O desespero dos pais de Maria

            O Protoevangelho de Tiago inicia narrando os eventos, muito provavelmente mitológicos, que antecederam o nascimento de Maria. Seu pai, Joaquim, era um homem rico, mas o casal não tinha filhos, uma vez que sua esposa, Ana, era estéril.  Chegado o dia da grande festa do Senhor, Joaquim se preparava para fazer sua oferenda, quando um homem chamado Ruben tomou-lhe a frente e disse; “Não te é lícito oferecer tuas dádivas, enquanto não tiveres gerado um rebento em Israel” (I: 02).
            Joaquim ficou imensamente aborrecido com o ocorrido. Seu aborrecimento foi tanto que ele se dirigiu aos arquivos para saber se ele era o único que não tinha gerado filho em seu povoado.  Ao descobrir que somente ele não tinha gerado descendentes, ficou ainda mais aborrecido e entrou em desespero (I: 03). O tormento foi tanto que não regressou para sua casa a fim de encontrar sua mulher, retirando para o deserto. Ali armou uma tenda e jejuou por quarenta dias e quarenta noites, dizendo a si mesmo: “Não sairei daqui, nem sequer para comer e beber, até que o Senhor meu Deus me visite, que minhas preces me sirvam de comida e de bebida” (I: 04).

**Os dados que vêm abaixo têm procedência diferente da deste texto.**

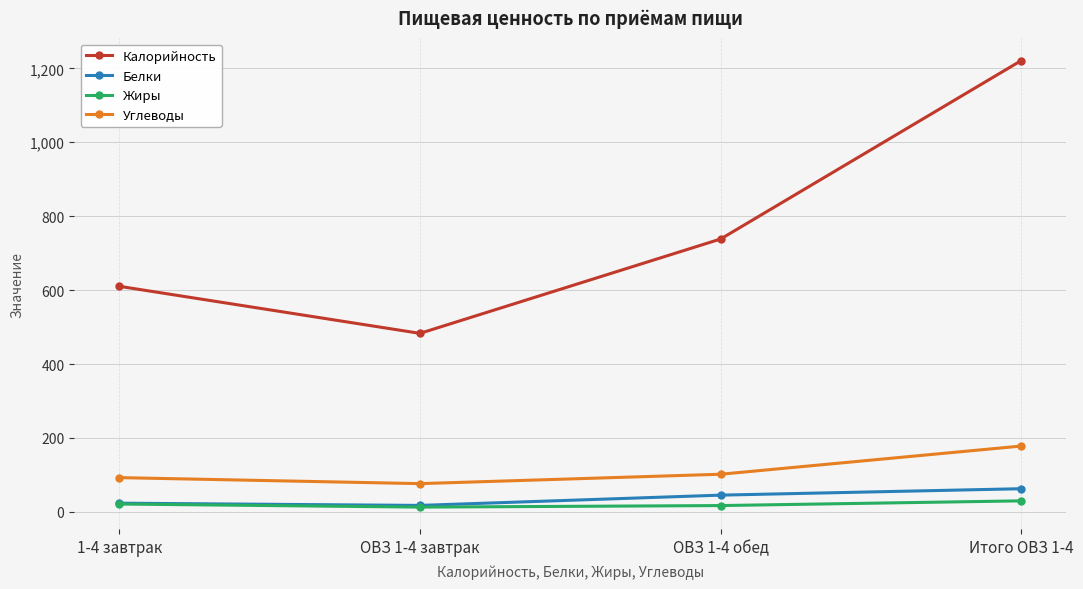

Is this an area chart (filled region under the line)?

No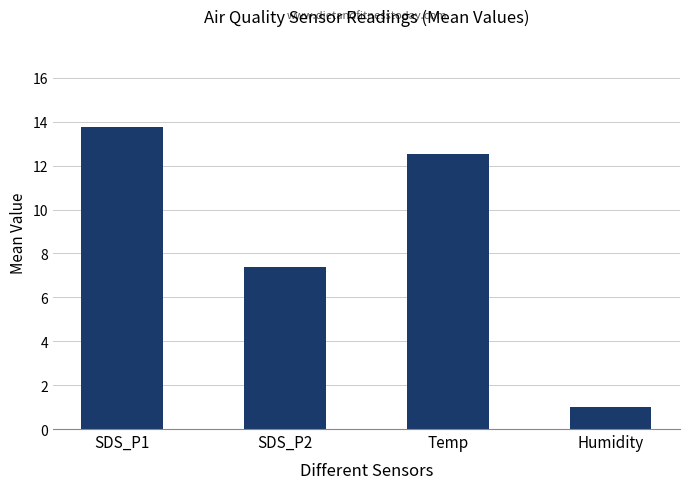

What is the minimum value shown in the chart?

1.0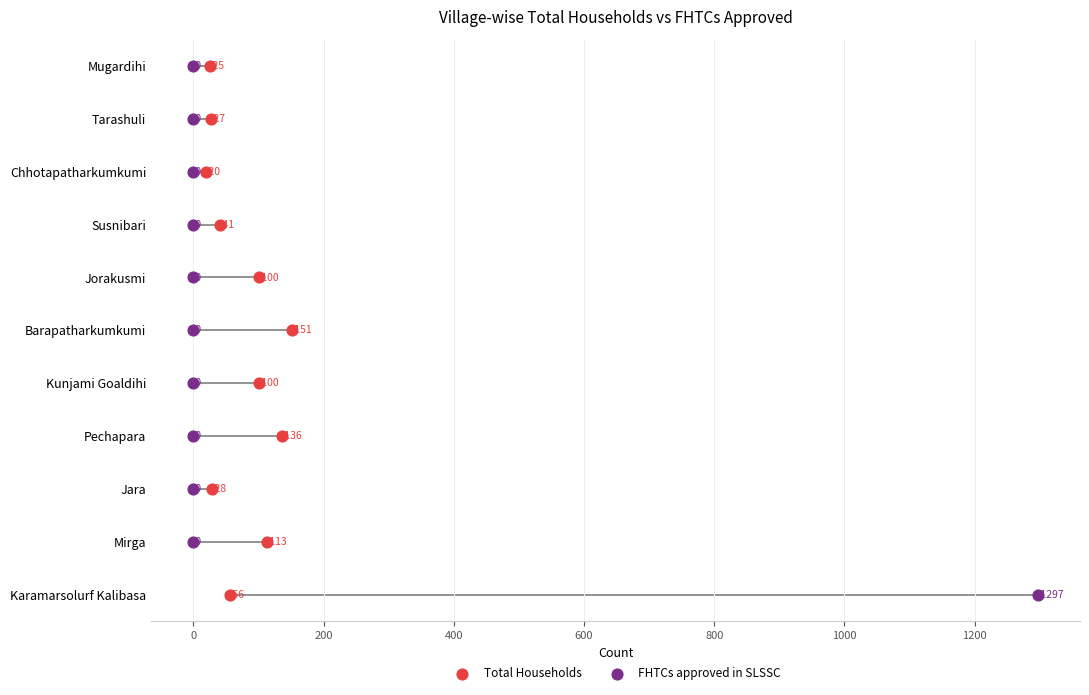

What are all the series names shown in the legend?

Total Households, FHTCs approved in SLSSC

             Ao saber disto, sua mulher, Ana, também entrou em paranoia. Considerando seu marido como um morto, vestiu roupas de luto e passou a se lamentar dizendo: “Chorarei minha viuvez e minha esterilidade” (II: 01). Após um período de tormento, um anjo apareceu para ambos e lhes informou que deus ouviu suas preces e que Ana teria uma criança. A esta criança foi dado o nome de Maria. De modo que, a avó de Jesus (Ana), tal como sua mãe (Maria), também teve concepção milagrosa. Daí em diante o texto assemelha-se a um conto de fadas.

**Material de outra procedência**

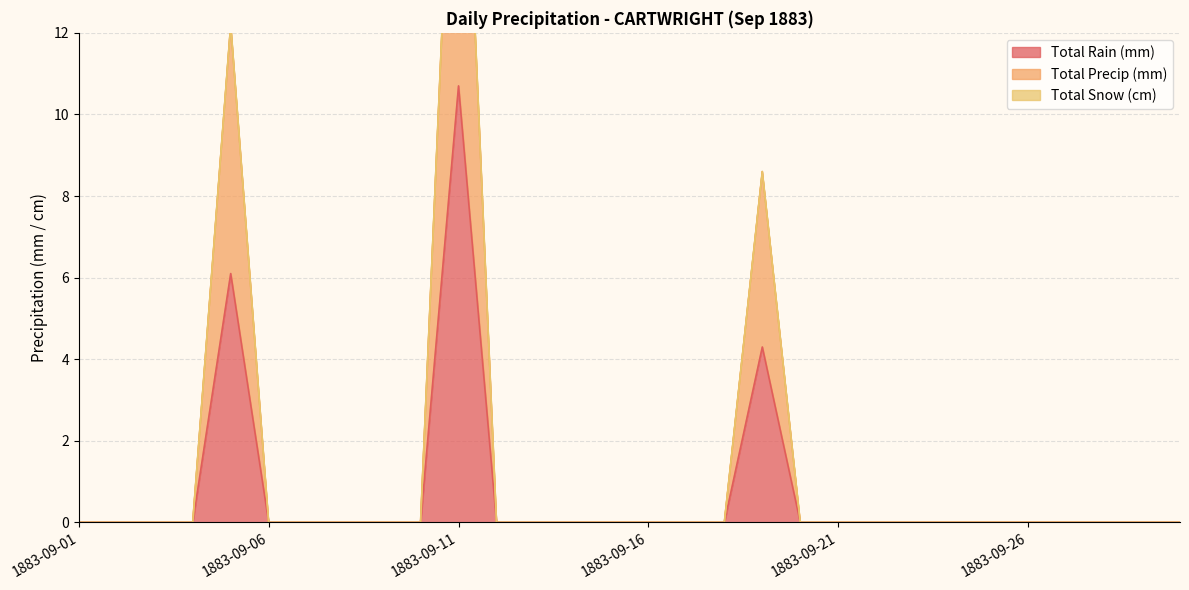

At how many categories does at least one series exceed 12?

2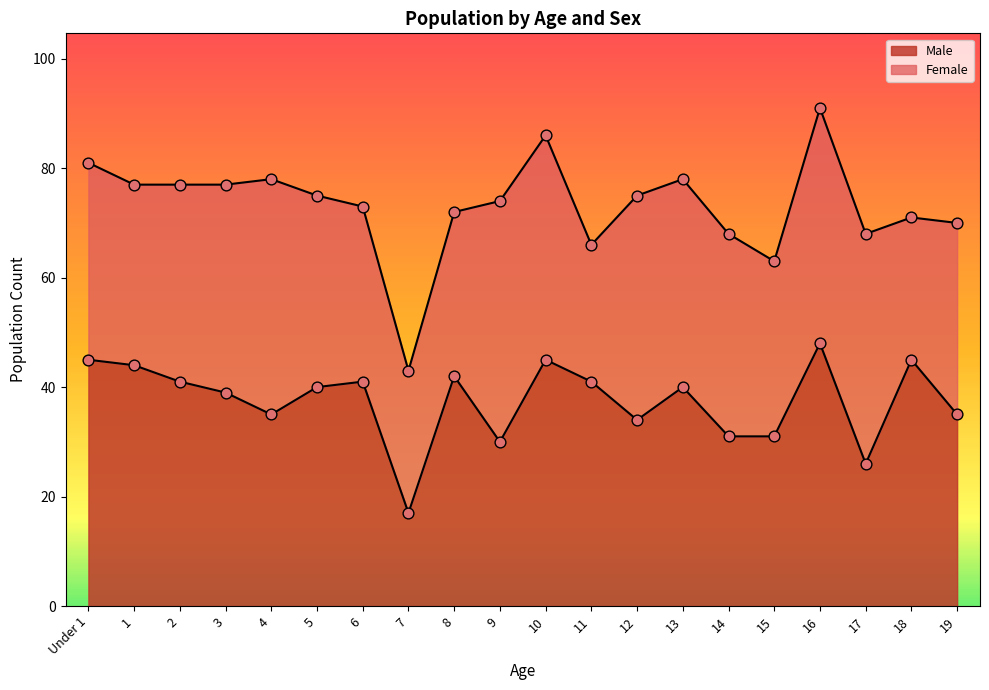

What is the ratio of the value at 11 to the value at 15?

1.3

            Agora, especialistas e historiadores observam que a proibição de entregar sua oferenda não era uma regra do Judaísmo daquela época, daí a conclusão que este texto não foi composto por um autor judeu, portanto não pode ser de autoria de Tiago, irmão de Jesus.
            Bem, é interessante observar como um homem pode se desesperar tanto por não ter um filho, e uma esposa se desesperar tanto ao ponto de vestir roupas de luto antes mesmo de ter a evidência da morte do marido. Isto chega a ser mais cômico do que significativamente religioso.      Agora, será que eles sobreviveram por tempo suficiente para saber que seu neto (Jesus) não quis ter filhos? Se por acaso sobreviveram, será que Joaquim (avô de Jesus), que tanto se aborreceu por não ter um filho e se sacrificou tanto para obtê-lo, aprovaria a decisão de seu neto (Jesus) de não ter filho?

BIBLIOGRAFIA

ALI. A. Yusuf (tr.). The Holy Qur’an. Lahore: Tahrike Tarsile Qur’an, 1934.
BENKO, S. The Virgin Goddess: Studies in the Pagan and Christian Roots of Mariology. Boston/Leiden: Brill, 2004.
CHALLITA, Mansour (tr.). O Alcorão. Rio de Janeiro: ACIGI, 2002.  
EHRMAN, Bart D.(tr.) Lost Scriptures: Books that did not make it into the New Testament. New York: Oxford University Press, 2003.
_______________ Lost Christianities: The Battle for Scripture and the Faiths We Never Knew. New York/Oxford: Oxford University Press, 2003. Versão brasileira: Evangelhos Perdidos: As Batalhas pela Escritura e os Cristianismos que Não Chegamos a Conhecer. Rio de Janeiro/São Paulo: Editora Record, 2008, p.303-6.
ELLIOTT, J. K. (tr.) The Apocryphal New Testament: A Collection of Apocryphal Christian Literature in an English Translation. Oxford: Clarendon Press, 1993.
HEKMAT, Anwar. Women and the Koran: The Status of Women in Islam. Amherst: Prometheus Books, 1997.
MIEGGE, Giovanne. The Virgin Mary: The Roman Catholic Marian Doctine. Philadelphia: The Westminster Press, 1955.
PLATT Jr., Rutherford H. The Lost Books of the Bible. New York: Alpha  House, 1926.